Participants also witnessed the presentation of 23 Certificates of Customary Land Occupancy (CoCLO) to households of Nagkahiusang Manobong Manununod sa Yutang Kabilin (NAMAMAYUK Inc.), one of the Indigenous People’s Organization (IPO) where the project is being implemented in the municipality of Pangantucan, Province of Bukidnon, Mindanao. Of these, two were presented to women-led households, 18 were joint certificates presented to married couples and three were issued to youth. Present at the presentation ceremony were local government representatives from Barangay Nabaliwa and Barangay Bacusanon and 11 tribal leaders of the different tribes of the Manobo people within the IPO community. This project is also working in two other IPO: Portulin Talaandig Tribal Association (PTTA) and the Miarayon-Lapok-Lirongan-Tinaytayan Talaandig Tribal Association (MILALITTRA).

Learning exchange participants with the community members of NAMAMAYUK
Learning exchange participants with the community members of NAMAMAYUK

The tribal Chieftain Isabelo Tandihon thanked the partners for this project, noting its significance in securing the ancestral domain land from encroachment especially from large-scale investments companies. Chryi Nonay, a community enumerator for NAMAMAYUK said, “I feel very happy and proud to have participated in this project that will profit my community. I participated in data gathering, even the delineation too. If you were to call me again, I will do it without a second thought”. Majority of the enumerators are youth from the community who have gained or enhanced their skills in using the Global Positioning System (GPSs) gadgets and computers during data encoding.

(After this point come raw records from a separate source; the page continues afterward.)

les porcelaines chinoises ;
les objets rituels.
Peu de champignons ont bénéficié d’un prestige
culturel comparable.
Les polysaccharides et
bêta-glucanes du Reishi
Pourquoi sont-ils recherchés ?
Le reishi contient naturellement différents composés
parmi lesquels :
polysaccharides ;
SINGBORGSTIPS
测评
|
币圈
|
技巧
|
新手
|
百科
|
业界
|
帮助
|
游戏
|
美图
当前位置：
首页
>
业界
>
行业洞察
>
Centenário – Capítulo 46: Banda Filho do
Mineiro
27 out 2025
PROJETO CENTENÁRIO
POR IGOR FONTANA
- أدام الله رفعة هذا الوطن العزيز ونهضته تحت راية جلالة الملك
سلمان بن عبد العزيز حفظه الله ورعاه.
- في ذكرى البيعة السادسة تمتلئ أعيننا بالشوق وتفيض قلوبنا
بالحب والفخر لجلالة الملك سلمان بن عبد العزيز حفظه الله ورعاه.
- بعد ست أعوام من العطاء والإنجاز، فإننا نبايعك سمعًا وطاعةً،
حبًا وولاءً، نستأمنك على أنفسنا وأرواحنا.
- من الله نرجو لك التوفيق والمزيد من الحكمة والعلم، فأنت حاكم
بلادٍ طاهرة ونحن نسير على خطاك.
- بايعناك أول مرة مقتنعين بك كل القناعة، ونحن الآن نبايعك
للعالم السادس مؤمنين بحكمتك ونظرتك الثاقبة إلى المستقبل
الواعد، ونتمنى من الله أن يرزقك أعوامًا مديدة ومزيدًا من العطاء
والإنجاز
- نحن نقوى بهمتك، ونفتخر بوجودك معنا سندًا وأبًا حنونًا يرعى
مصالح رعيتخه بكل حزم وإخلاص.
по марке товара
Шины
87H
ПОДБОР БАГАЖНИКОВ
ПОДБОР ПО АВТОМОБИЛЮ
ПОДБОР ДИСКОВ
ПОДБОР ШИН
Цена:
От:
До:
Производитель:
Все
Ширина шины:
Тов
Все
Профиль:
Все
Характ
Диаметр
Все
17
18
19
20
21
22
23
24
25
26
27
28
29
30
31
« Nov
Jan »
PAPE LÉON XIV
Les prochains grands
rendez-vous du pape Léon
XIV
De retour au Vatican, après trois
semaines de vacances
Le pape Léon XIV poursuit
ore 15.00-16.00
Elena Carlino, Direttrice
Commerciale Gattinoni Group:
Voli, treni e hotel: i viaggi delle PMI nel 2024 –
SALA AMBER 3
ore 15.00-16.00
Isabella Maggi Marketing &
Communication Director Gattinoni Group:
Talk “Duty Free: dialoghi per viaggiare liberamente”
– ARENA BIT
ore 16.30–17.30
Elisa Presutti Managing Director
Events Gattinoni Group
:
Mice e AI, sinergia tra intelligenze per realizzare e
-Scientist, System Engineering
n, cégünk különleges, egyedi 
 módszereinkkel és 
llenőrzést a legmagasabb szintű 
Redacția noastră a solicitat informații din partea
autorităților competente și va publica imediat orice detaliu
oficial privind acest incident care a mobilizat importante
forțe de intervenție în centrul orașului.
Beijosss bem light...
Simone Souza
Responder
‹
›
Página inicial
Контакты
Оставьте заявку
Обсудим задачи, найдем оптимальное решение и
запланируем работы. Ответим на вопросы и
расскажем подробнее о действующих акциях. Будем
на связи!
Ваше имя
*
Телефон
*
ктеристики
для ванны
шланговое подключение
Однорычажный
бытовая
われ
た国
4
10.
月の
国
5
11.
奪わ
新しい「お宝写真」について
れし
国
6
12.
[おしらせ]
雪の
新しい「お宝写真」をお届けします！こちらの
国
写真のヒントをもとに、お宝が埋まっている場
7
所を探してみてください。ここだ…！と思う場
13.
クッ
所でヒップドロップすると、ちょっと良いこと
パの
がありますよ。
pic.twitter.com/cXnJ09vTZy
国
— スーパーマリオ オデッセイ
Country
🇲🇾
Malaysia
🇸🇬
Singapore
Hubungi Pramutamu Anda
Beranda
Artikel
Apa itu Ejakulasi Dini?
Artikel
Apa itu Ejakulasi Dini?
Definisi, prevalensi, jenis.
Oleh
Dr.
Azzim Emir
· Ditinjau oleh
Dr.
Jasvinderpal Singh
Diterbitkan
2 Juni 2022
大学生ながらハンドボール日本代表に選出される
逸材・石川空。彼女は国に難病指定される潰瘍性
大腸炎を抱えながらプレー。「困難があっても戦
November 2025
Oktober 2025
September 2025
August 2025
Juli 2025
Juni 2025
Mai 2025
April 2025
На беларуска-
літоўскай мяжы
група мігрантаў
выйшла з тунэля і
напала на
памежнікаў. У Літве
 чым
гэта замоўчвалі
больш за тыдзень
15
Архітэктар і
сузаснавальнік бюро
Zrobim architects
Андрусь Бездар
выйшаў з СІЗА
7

This project is funded by Federal Ministry of Economic Cooperation and Development of Germany (BMZ) and is being implemented by Asian NGO Coalition for Agrarian Reform and Rural Development (ANGOC), Xavier Science Foundation (XSF) in the Philippines; Village Focus International (VFI) from Laos; and, Makerere University School of Built Environment  (MUK-SBE) and Uganda Community Based Association for Women and Children Welfare (UCOBAC) in Uganda.